The unexpected rise of the COVID-19 pandemic is creating an extreme blow to the nation for almost a year now. This period full of worry and uncertainty is worsened by social distancing guidelines, which may help control the virus and make many people feel alone. Thousands are draining the economy of establishment closures and a surge in unemployment. Each community has been affected during this crisis.
Meanwhile, internet usage has seen an increase during this time. With almost all public gatherings canceled, many people rely their entertainment on streaming services like Netflix and Amazon Prime. Connecting using social media outlets has increased. There are high growth and adaptation in online education. Communicating via group meeting apps such as Zoom and Slack has been popularized.
Like in any situation, there is always a positive side to things. Worldwide joint efforts are here and there. Businesses are pushed to speed up their pace of digital transformation. As much as possible, a work-from-home setup is being practiced, and it has allowed many employees, especially working parents, to balance their time with other important things. The government and private sector have supported and promoted the public’s health and well-being like never before.
It is comforting to see leaders face COVID-19 challenges with compassion, heart, and kindness. In these uncertain times, how you deal with your workers will be remembered for years to come.
Although the pandemic narrowed our social circles, it is still important that we adjust and maintain our routine during the pandemic. It is not difficult with the technologies available today. We can stay social with online gaming and exercise programs. Have virtual class and family reunions. Watch free concerts online and have virtual happy hours.
For leaders, it is essential to lead conversations among your community. Communication from the top to the lowest ranks will be beneficial for everybody’s welfare and mental health. Giving little heartfelt messages through email and Slack will go a long way and help reduce the anxiety many may suffer. It will also be good to send contents that are not specifically COVID-19 related and try not to contribute to the overload people may be experiencing.
To support employees, here are four pointers that can effectively help leaders in community building during this difficult time:
1. Stay in Touch
In the middle of a global pandemic when we’re physically isolated, communication is an essential skill that should be prioritized by businesses of all sizes. In business, much like in life, speaking and active listening are keys to better COVID-19. We have seen such emails from CEOs who have been playing important leadership roles during this crisis. Correspondences that are sincere and contain optimism are vital. Relatable and encouraging messages are necessary to boost spirits.

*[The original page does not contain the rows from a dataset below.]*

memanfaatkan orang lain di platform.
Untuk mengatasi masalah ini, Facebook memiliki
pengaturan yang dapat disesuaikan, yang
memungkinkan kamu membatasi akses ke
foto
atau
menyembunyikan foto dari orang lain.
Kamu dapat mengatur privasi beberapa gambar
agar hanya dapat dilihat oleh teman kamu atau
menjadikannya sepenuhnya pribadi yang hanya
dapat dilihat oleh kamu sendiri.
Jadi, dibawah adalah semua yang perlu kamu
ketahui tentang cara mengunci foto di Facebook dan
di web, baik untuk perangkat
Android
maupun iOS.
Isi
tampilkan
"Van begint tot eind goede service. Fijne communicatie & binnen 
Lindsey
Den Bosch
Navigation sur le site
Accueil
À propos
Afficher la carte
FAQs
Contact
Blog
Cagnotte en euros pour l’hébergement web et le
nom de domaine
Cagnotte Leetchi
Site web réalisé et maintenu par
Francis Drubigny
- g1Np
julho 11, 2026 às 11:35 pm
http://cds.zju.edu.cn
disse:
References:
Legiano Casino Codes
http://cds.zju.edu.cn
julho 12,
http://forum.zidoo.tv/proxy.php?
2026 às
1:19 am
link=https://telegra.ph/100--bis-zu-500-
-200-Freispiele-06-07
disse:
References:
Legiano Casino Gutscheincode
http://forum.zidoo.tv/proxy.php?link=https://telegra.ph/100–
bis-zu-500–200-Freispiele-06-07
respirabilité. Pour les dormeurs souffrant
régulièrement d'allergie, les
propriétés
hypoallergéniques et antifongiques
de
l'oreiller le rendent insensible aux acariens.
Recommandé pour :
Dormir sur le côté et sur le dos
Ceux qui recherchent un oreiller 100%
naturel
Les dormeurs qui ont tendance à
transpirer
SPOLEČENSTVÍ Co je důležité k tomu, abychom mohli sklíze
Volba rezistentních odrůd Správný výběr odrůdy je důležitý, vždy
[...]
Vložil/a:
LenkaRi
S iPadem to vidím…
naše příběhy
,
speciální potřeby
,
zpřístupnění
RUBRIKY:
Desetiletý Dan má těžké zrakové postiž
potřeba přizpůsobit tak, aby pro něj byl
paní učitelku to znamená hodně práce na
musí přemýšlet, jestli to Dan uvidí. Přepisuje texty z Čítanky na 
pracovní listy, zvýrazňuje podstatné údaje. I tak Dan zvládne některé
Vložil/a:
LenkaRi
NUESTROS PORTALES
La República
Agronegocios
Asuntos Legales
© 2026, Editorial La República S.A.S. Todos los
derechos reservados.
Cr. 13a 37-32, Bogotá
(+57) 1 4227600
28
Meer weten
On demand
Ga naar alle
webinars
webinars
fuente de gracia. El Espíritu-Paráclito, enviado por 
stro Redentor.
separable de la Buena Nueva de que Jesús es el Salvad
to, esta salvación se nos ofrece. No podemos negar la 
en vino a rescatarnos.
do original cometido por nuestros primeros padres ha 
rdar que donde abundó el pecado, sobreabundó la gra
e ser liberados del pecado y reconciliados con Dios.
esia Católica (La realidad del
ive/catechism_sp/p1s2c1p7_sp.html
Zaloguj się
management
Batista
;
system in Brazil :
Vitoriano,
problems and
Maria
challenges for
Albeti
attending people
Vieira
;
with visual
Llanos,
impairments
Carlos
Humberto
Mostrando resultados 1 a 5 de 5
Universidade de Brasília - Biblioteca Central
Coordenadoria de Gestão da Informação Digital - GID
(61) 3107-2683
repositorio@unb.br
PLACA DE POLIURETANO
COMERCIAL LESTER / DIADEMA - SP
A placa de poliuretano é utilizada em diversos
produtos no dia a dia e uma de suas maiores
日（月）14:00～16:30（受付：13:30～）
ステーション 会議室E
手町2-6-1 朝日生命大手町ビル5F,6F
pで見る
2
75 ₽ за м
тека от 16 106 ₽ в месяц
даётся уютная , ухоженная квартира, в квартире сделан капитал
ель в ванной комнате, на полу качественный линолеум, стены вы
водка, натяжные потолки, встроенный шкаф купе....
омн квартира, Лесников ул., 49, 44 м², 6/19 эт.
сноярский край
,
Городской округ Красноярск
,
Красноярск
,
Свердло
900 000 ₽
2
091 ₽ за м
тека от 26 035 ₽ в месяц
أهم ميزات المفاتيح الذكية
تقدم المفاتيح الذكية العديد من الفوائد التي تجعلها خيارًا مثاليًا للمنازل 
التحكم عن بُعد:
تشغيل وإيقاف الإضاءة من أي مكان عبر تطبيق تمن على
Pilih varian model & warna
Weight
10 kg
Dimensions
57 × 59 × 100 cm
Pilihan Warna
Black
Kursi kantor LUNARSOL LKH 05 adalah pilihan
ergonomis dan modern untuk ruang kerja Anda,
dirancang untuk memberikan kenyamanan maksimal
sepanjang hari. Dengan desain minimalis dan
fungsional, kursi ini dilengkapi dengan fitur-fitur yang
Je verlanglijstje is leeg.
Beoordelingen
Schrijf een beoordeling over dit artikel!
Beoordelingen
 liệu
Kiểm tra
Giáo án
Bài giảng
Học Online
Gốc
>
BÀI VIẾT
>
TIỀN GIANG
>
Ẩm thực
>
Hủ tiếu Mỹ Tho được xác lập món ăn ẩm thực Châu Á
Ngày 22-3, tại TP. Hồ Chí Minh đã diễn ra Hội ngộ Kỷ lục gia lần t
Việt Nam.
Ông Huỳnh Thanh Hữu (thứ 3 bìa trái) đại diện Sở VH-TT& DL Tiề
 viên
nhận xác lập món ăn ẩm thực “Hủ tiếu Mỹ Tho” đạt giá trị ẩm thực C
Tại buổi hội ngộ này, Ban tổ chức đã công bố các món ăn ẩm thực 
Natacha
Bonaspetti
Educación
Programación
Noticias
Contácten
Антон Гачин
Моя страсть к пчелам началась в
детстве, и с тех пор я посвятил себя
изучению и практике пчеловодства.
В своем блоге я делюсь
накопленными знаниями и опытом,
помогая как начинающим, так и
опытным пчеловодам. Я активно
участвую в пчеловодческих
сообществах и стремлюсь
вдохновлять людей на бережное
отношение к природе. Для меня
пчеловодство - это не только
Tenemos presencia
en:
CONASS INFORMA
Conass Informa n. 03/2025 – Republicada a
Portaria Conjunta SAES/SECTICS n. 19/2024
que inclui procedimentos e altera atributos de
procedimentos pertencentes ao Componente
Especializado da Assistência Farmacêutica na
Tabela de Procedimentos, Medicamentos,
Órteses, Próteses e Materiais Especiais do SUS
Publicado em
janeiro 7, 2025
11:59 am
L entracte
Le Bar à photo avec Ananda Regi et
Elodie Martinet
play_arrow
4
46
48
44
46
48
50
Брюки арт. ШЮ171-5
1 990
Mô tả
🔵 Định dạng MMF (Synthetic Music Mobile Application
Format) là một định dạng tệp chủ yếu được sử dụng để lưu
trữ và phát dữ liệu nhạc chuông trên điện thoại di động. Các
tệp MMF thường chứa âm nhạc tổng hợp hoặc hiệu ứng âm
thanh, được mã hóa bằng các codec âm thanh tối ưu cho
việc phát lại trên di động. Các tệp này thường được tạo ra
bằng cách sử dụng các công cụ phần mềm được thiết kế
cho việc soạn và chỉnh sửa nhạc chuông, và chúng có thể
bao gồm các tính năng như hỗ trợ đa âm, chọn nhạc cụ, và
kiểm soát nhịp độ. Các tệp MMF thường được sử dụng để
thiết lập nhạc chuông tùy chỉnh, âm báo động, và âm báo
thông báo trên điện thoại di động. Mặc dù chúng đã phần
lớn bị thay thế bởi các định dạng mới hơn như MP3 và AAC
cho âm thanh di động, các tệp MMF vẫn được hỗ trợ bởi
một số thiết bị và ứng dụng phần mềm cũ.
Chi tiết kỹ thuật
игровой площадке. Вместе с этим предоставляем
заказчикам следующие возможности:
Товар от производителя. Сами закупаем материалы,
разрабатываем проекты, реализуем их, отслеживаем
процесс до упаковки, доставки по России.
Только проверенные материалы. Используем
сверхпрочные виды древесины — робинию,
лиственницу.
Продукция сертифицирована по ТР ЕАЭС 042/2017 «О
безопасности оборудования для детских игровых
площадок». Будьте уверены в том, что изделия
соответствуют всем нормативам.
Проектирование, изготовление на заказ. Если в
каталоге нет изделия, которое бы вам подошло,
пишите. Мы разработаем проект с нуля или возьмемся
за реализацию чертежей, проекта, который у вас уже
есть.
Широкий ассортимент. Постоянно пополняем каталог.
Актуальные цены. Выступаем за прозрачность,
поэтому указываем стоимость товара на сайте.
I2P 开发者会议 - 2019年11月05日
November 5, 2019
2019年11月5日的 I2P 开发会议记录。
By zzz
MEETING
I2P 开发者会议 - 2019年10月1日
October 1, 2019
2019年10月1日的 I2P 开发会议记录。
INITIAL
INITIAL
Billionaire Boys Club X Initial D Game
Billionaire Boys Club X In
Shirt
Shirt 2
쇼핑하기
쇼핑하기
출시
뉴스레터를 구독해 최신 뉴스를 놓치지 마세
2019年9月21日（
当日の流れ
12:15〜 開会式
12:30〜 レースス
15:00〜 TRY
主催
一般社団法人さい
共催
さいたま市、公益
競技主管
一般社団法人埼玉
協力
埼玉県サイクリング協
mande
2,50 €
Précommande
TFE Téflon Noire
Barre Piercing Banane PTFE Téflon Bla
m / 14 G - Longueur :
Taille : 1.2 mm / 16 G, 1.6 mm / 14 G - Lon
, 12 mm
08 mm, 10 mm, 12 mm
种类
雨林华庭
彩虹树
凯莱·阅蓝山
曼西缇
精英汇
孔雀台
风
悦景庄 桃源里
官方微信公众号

As many employees are still adjusting to remote work and might be juggling their children’s online learning or might be mourning the death of loved ones or caring for sick family members, it’s an ideal time to adjust demands and practice seeing things from someone else’s perspective. Leaders need to understand the different effects of this pandemic to everyone and be reminded that employees are human beings that need support and comfort, too.
3. Security and Assurance
Building these states of mind during this time is very important. They change what people are willing to do and are essential to their well-being and success. If you want to lay a solid groundwork for your community, you must first take time to uphold and support your workers and all the people surrounding you.
4. Right Decision
A leader reveals his true intentions in his actions much more than in his words. Do the right thing to help. Giving back is critical now in this pandemic. When your employees feel like their well-being has been cared for, that’s when they can do their jobs best.
Most importantly, we can defeat any challenges as long as we help out and remain united together. We will always have the option to get past this together.
This article is based on ideas by Entrepreneur-in-Residence Tristan Pollock.